EPES has nearly three decades of experience in developing such popular education tools as participatory diagnosis, peer-education and community mobilization from a human rights and gender perspective. EPES (Educación Popular en Salud/Popular Education in Health Foundation) was founded in 1982 (during the military dictatorship) to offer training, guidance, and support for community health groups. It has grown from a small, emergency-response team to a leader of community mobilizations to improve health services and awareness.
“Dignity, Empowerment and Equity” is the title of the 2011 EPES institute. This year, the course focused on “Rebuilding Dreams with Dignity” and EPES’ experiences of providing psychosocial and material support for rebuilding lives and communities in the wake of Chile’s February 27, 2010 earthquake.
“Congratulations to the EPES staff and community health monitors we've worked with this week.” Kyle writes. “Their work in Chile is 30 years in the making and is filled with a passionate network of self-empowered women using innovative community driven approaches to sensitize and mobilize communities.”
Maxene’s visit to Chile coincided with the first anniversary of the earthquake in Haiti. He was a social science teacher before the quake, and ran a national philosophy essay competition. His house is still standing but he’s afraid to live in it, and his family, including 11-month twins, has resettled far from the capital. “Haiti still looks like the earthquake just happened.”
In Chile, by contrast, earthquake/tsunami damage is now often hard to spot.
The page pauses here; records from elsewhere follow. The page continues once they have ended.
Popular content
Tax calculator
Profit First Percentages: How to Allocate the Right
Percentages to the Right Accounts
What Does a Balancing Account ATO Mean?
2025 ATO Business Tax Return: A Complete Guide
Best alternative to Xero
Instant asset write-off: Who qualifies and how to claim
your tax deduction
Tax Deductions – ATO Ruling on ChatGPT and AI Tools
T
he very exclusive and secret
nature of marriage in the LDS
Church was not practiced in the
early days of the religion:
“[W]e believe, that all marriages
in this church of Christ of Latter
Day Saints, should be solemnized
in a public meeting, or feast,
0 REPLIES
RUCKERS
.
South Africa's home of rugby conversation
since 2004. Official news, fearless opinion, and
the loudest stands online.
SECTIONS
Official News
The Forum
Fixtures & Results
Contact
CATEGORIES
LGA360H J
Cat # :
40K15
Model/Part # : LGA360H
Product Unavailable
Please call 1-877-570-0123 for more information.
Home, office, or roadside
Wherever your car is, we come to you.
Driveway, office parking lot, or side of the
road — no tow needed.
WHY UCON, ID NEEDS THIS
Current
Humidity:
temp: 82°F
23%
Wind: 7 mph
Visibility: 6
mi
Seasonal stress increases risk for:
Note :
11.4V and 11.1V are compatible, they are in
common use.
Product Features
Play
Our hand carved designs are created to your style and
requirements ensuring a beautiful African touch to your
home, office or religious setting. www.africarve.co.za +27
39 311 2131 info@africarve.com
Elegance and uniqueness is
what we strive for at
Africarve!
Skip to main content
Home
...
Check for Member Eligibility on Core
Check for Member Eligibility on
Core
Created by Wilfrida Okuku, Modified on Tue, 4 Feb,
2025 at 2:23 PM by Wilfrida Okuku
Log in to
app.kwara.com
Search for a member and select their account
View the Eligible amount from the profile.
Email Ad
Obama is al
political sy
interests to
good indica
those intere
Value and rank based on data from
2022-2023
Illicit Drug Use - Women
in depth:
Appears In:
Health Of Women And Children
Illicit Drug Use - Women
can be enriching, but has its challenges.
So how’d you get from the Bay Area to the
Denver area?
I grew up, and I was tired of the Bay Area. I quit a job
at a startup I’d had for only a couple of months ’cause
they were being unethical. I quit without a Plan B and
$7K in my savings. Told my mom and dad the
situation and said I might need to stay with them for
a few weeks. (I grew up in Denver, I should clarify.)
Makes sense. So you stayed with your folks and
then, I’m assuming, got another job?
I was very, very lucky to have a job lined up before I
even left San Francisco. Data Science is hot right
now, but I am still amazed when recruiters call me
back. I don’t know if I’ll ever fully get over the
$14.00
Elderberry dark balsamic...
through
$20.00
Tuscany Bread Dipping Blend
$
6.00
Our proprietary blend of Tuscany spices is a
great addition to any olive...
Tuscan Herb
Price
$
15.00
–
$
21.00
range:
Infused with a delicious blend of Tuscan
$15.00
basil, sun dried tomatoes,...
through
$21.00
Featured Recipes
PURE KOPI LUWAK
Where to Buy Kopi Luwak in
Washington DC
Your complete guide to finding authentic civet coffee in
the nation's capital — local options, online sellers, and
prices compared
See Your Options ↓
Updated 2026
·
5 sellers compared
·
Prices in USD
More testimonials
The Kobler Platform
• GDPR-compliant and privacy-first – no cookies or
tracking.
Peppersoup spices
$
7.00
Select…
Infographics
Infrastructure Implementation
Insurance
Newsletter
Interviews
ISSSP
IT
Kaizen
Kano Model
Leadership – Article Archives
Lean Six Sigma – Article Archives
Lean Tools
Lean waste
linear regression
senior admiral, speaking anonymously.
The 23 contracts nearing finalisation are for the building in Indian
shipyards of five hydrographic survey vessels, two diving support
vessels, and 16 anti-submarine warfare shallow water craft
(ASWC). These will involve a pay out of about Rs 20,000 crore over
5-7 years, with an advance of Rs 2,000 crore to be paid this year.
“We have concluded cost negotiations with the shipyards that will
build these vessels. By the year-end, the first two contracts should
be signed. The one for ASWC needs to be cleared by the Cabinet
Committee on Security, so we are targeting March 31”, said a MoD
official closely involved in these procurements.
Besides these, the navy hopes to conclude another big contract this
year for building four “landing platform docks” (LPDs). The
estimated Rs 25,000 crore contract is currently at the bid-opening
The debris is largely gone, but vulnerability, fragility and destruction are hidden behind the shaky edifice of apparent reconstruction.
Mercy Corps began partnering with EPES immediately after the February 27, 2010 earthquake/tsunami. The US humanitarian agency and small Chilean NGO quickly implemented a large-scale emotional y support program based on MC’s Comfort 4 Kids and Hacia Adelante. EPES trained some 100 facilitators who reached 1,200 youthful residents of the devastated towns around the Talcahuano Bay. In workshops lasting up to 10 weeks in schools, churches, emergency shelters and community halls, children aged 6 to 14 told their stories and recovered their sense of security.
Kyle was also the featured speaker at the annual EPES Forum at University of Chile School of Public Health, where he presented an international perspective to the challenges of psychosocial interventions after disaster. The challenge in Haiti, he said is the ”absence of social networks” to sustain earthquake victims. EPES methodologies for community mobilization are a way “to improve our work in Haiti, and elsewhere.”